Possible changes in breathing

  • Breathing may speed up and slow down due to less blood circulation and build-up of waste products in the body.
  • Mucus in the back of the throat may cause rattling or gurgling with each breath.
  • The patient may not breathe for periods of 10 to 30 seconds.

What caregivers can do

  • Turn the patient on their back, or slightly to one side.
  • Raise the patient’s head, which may give some relief.
  • Use pillows to prop up the patient’s head and chest at an angle, or raise the head of a hospital bed.
  • Any position that seems to make breathing easier is OK, including sitting up with good support. A small person may be more comfortable in your arms.
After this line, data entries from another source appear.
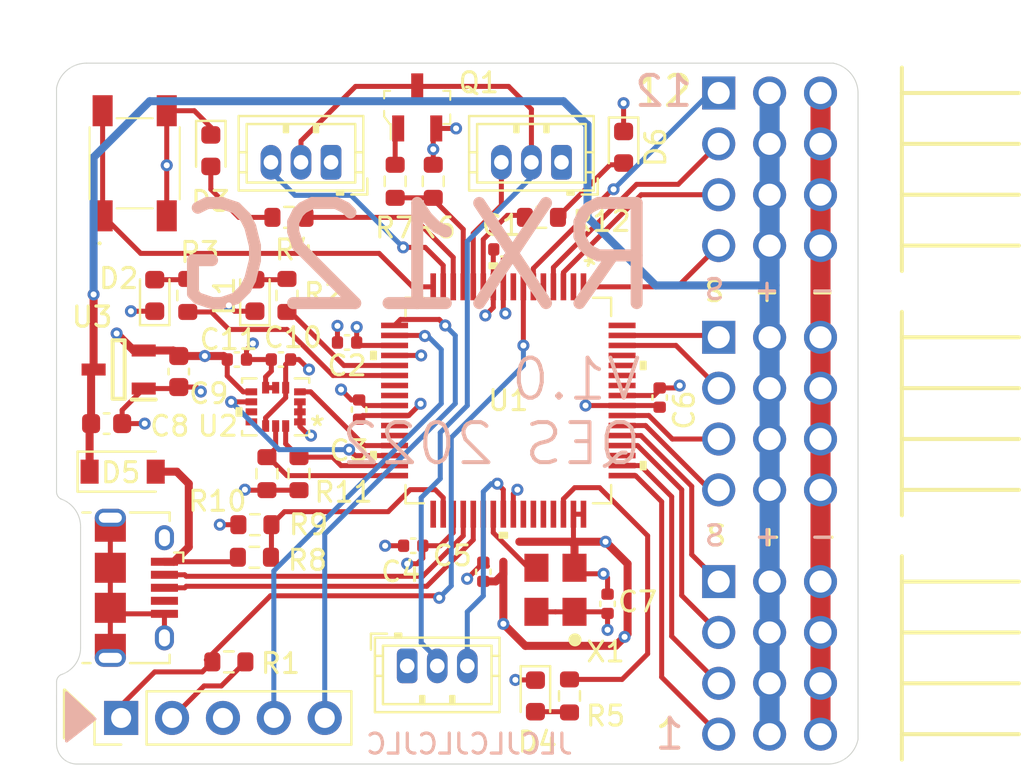
<source format=kicad_pcb>
(kicad_pcb (version 20211014) (generator pcbnew)

  (general
    (thickness 1.6)
  )

  (paper "A4")
  (layers
    (0 "F.Cu" signal)
    (1 "In1.Cu" signal)
    (2 "In2.Cu" signal)
    (31 "B.Cu" signal)
    (36 "B.SilkS" user "B.Silkscreen")
    (37 "F.SilkS" user "F.Silkscreen")
    (38 "B.Mask" user)
    (39 "F.Mask" user)
    (40 "Dwgs.User" user "User.Drawings")
    (44 "Edge.Cuts" user)
    (45 "Margin" user)
    (46 "B.CrtYd" user "B.Courtyard")
    (47 "F.CrtYd" user "F.Courtyard")
    (49 "F.Fab" user)
  )

  (setup
    (stackup
      (layer "F.SilkS" (type "Top Silk Screen") (color "White"))
      (layer "F.Mask" (type "Top Solder Mask") (color "Blue") (thickness 0.01))
      (layer "F.Cu" (type "copper") (thickness 0.035))
      (layer "dielectric 1" (type "core") (thickness 0.48) (material "FR4") (epsilon_r 4.5) (loss_tangent 0.02))
      (layer "In1.Cu" (type "copper") (thickness 0.035))
      (layer "dielectric 2" (type "prepreg") (thickness 0.48) (material "FR4") (epsilon_r 4.5) (loss_tangent 0.02))
      (layer "In2.Cu" (type "copper") (thickness 0.035))
      (layer "dielectric 3" (type "core") (thickness 0.48) (material "FR4") (epsilon_r 4.5) (loss_tangent 0.02))
      (layer "B.Cu" (type "copper") (thickness 0.035))
      (layer "B.Mask" (type "Bottom Solder Mask") (color "Blue") (thickness 0.01))
      (layer "B.SilkS" (type "Bottom Silk Screen") (color "White"))
      (copper_finish "None")
      (dielectric_constraints no)
    )
    (pad_to_mask_clearance 0)
    (pcbplotparams
      (layerselection 0x00010f0_ffffffff)
      (disableapertmacros false)
      (usegerberextensions true)
      (usegerberattributes false)
      (usegerberadvancedattributes false)
      (creategerberjobfile false)
      (svguseinch false)
      (svgprecision 6)
      (excludeedgelayer true)
      (plotframeref false)
      (viasonmask false)
      (mode 1)
      (useauxorigin false)
      (hpglpennumber 1)
      (hpglpenspeed 20)
      (hpglpendiameter 15.000000)
      (dxfpolygonmode true)
      (dxfimperialunits true)
      (dxfusepcbnewfont true)
      (psnegative false)
      (psa4output false)
      (plotreference true)
      (plotvalue false)
      (plotinvisibletext false)
      (sketchpadsonfab false)
      (subtractmaskfromsilk true)
      (outputformat 1)
      (mirror false)
      (drillshape 0)
      (scaleselection 1)
      (outputdirectory "gerbers/")
    )
  )

  (net 0 "")
  (net 1 "+3V3")
  (net 2 "GND")
  (net 3 "Vin")
  (net 4 "Net-(D1-Pad2)")
  (net 5 "Net-(D2-Pad2)")
  (net 6 "Net-(D3-Pad2)")
  (net 7 "Net-(D4-Pad2)")
  (net 8 "Net-(D5-Pad2)")
  (net 9 "Net-(D6-Pad2)")
  (net 10 "MCLR")
  (net 11 "PGD")
  (net 12 "PGC")
  (net 13 "CH9_SBUS4")
  (net 14 "CH10_SBUS3")
  (net 15 "CH11_SBUS2")
  (net 16 "CH12_SBUS1")
  (net 17 "CH5")
  (net 18 "CH6")
  (net 19 "CH7")
  (net 20 "CH8")
  (net 21 "CH1")
  (net 22 "CH2")
  (net 23 "CH3")
  (net 24 "CH4")
  (net 25 "Net-(J5-Pad2)")
  (net 26 "SAT1_RX")
  (net 27 "SAT2_RX")
  (net 28 "D-")
  (net 29 "D+")
  (net 30 "unconnected-(J7-Pad4)")
  (net 31 "SAT3_RX")
  (net 32 "Net-(Q1-Pad1)")
  (net 33 "LED_A")
  (net 34 "LED_B")
  (net 35 "LED_SAT1")
  (net 36 "LED_SAT2")
  (net 37 "SAT_POWER")
  (net 38 "VBUS")
  (net 39 "IMU_SCL")
  (net 40 "IMU_SDA")
  (net 41 "LED_SAT3")
  (net 42 "Bind_Button")
  (net 43 "unconnected-(U1-Pad2)")
  (net 44 "unconnected-(U1-Pad5)")
  (net 45 "unconnected-(U1-Pad8)")
  (net 46 "unconnected-(U1-Pad23)")
  (net 47 "unconnected-(U1-Pad24)")
  (net 48 "unconnected-(U1-Pad27)")
  (net 49 "unconnected-(U1-Pad28)")
  (net 50 "IMU_INT2")
  (net 51 "IMU_INT1")
  (net 52 "unconnected-(U1-Pad33)")
  (net 53 "OSC_24MHZ")
  (net 54 "unconnected-(U1-Pad42)")
  (net 55 "unconnected-(U1-Pad44)")
  (net 56 "unconnected-(U1-Pad45)")
  (net 57 "unconnected-(U1-Pad43)")
  (net 58 "unconnected-(U1-Pad51)")
  (net 59 "unconnected-(U1-Pad58)")
  (net 60 "unconnected-(U1-Pad59)")
  (net 61 "unconnected-(U1-Pad60)")
  (net 62 "unconnected-(U1-Pad61)")
  (net 63 "unconnected-(U1-Pad64)")
  (net 64 "unconnected-(U2-Pad10)")
  (net 65 "unconnected-(U2-Pad11)")

  (footprint "SamacSys Parts:SOT95P280X145-3N" (layer "F.Cu") (at 122.1 107.3 180))

  (footprint "JST_New:JST_ZH_B3B-ZR_1x03_P1.50mm_Vertical" (layer "F.Cu") (at 136.5 122.1))

  (footprint "LED_SMD:LED_0603_1608Metric" (layer "F.Cu") (at 123.9 103.6 90))

  (footprint "IMU:LSM6DSO32TR" (layer "F.Cu") (at 129.935 109.165 180))

  (footprint "Resistor_SMD:R_0603_1608Metric" (layer "F.Cu") (at 131.1 112.5 90))

  (footprint "Resistor_SMD:R_0603_1608Metric" (layer "F.Cu") (at 137.8 97.9 90))

  (footprint "LED_SMD:LED_0603_1608Metric" (layer "F.Cu") (at 128.9 103.6 90))

  (footprint "Resistor_SMD:R_0603_1608Metric" (layer "F.Cu") (at 130.6 99.7 180))

  (footprint "Resistor_SMD:R_0603_1608Metric" (layer "F.Cu") (at 144.6 123.6 -90))

  (footprint "SamacSys Parts:HDRRA12W64P254_3X4_1016X254X810P" (layer "F.Cu") (at 152.0475 105.69 -90))

  (footprint "digikey:SOT-23-3" (layer "F.Cu") (at 137 94.21 90))

  (footprint "LED_SMD:LED_0603_1608Metric" (layer "F.Cu") (at 126.7 96.37 -90))

  (footprint "Resistor_SMD:R_0603_1608Metric" (layer "F.Cu") (at 128.9 115.05))

  (footprint "Resistor_SMD:R_0603_1608Metric" (layer "F.Cu") (at 135.9 97.9 90))

  (footprint "Resistor_SMD:R_0603_1608Metric" (layer "F.Cu") (at 143.2 99.7))

  (footprint "Capacitor_SMD:C_0402_1005Metric" (layer "F.Cu") (at 134.1 109.3 90))

  (footprint "Resistor_SMD:R_0603_1608Metric" (layer "F.Cu") (at 128.875 116.675))

  (footprint "SamacSys Parts:ASTMUPCE3312000MHZLJET" (layer "F.Cu") (at 143.9 118.3 90))

  (footprint "JST_New:JST_ZH_B3B-ZR_1x03_P1.50mm_Vertical" (layer "F.Cu") (at 144.2 96.95 180))

  (footprint "PIC32MK:PIC32MK1024GPK064-I&slash_PT" (layer "F.Cu") (at 141.5475 108.8475 -90))

  (footprint "Diode_SMD:D_SOD-123" (layer "F.Cu") (at 122.3 112.4))

  (footprint "Capacitor_SMD:C_0402_1005Metric" (layer "F.Cu") (at 146.5 119 90))

  (footprint "SamacSys Parts:HDRRA12W64P254_3X4_1016X254X810P" (layer "F.Cu") (at 152.0475 93.49 -90))

  (footprint "Capacitor_SMD:C_0603_1608Metric" (layer "F.Cu") (at 125.1 107.4 -90))

  (footprint "Connector_USB:USB_Micro-B_Amphenol_10118194_Horizontal" (layer "F.Cu") (at 122.985 118.2 -90))

  (footprint "Capacitor_SMD:C_0603_1608Metric" (layer "F.Cu") (at 121.5 110))

  (footprint "Capacitor_SMD:C_0402_1005Metric" (layer "F.Cu") (at 130.2 106.8 180))

  (footprint "SamacSys Parts:PTS647SK38SMTR2LFS" (layer "F.Cu") (at 122.9 97 90))

  (footprint "Resistor_SMD:R_0603_1608Metric" (layer "F.Cu") (at 129.5 112.5 90))

  (footprint "Capacitor_SMD:C_0402_1005Metric" (layer "F.Cu") (at 149.1 108.7 -90))

  (footprint "SamacSys Parts:HDRRA12W64P254_3X4_1016X254X810P" (layer "F.Cu")
    (tedit 626C4B24) (tstamp dd20ccde-166e-44c3-a93e-5dc8ac5e9de7)
    (at 152.0475 117.89 -90)
    (descr "TSW-104-08-G-T-RA")
    (tags "Connector")
    (property "Description" "CONN HEADER 12 POS .100\"")
    (property "Height" "8.1")
    (property "Manufacturer_Name" "SAMTEC")
    (property "Manufacturer_Part_Number" "TSW-104-08-G-T-RA")
    (property "Mouser Part Number" "200-TSW10408GTRA")
    (property "Mouser Price/Stock" "https://www.mouser.co.uk/ProductDetail/Samtec/TSW-104-08-G-T-RA?qs=rU5fayqh%252BE1gavtOYeKUlQ%3D%3D")
    (property "Sheetfile" "connectors.kicad_sch")
    (property "Sheetname" "Connectors")
    (path "/fa6b46af-9aa0-418a-827b-b813d67253b3/185f7bec-eae5-4393-912e-620620fd2c96")
    (attr through_hole)
    (fp_text reference "J4" (at 0 0 90) (layer "F.SilkS") hide
      (effects (font (size 1.27 1.27) (thickness 0.254)))
      (tstamp fdc785f0-e297-47bd-8dde-11fbfbdd559d)
    )
    (fp_text value "TSW-104-08-G-T-RA" (at 0 0 90) (layer "F.SilkS") hide
      (effects (font (size 1.27 1.27) (thickness 0.254)))
      (tstamp a85972ef-3adc-4224-805b-dca83a5a37ab)
    )
    (fp_text user "${REFERENCE}" (at 0 0 90) (layer "F.Fab")
      (effects (font (size 1.27 1.27) (thickness 0.254)))
      (tst
... [440888 chars truncated]
</source>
Possible changes in elimination

  • Smaller amounts of urine (pee), which may be darker in color
  • When death is near, there may be loss of control of urine and stool (poop).

What caregivers can do

  • Put soft waterproof pads under the patient’s bottom to make it easier to clean up.
  • If the patient has a catheter to collect urine, the home health nurse will teach you to care for it.

Signs that death has occurred

  • Breathing stops
  • Blood pressure cannot be heard
  • Pulse stops
  • Eyes stop moving and may stay open
  • Pupils of the eyes stay large, even in bright light
  • Control of bowels or bladder is lost as the muscles relax

What caregivers can do

  • After death occurs, it’s OK to sit with your loved one for a while. There’s no rush to get anything done right away. Many families find this is an important time to pray or talk together and reconfirm your love for each other as well as for the person who has passed away.
  • If you have a hospice or home care agency, call them first. If you’ve made funeral arrangements, calling the funeral director and cancer team might be all you have to do.
  • If the patient dies at home and is not under hospice care, caregivers must call the proper people. Laws about who must be called and how the body should be moved differ from one community to another. Your cancer team can help you get this information.

An important note: If you call 911 or emergency medical services (EMS), even after an expected death at home, the law often requires that EMS try to revive the patient or take them to a hospital. This can complicate the situation and delay funeral plans. Be sure that family and friends are ready and know exactly whom to call, so that they don’t dial 911 in confusion or panic.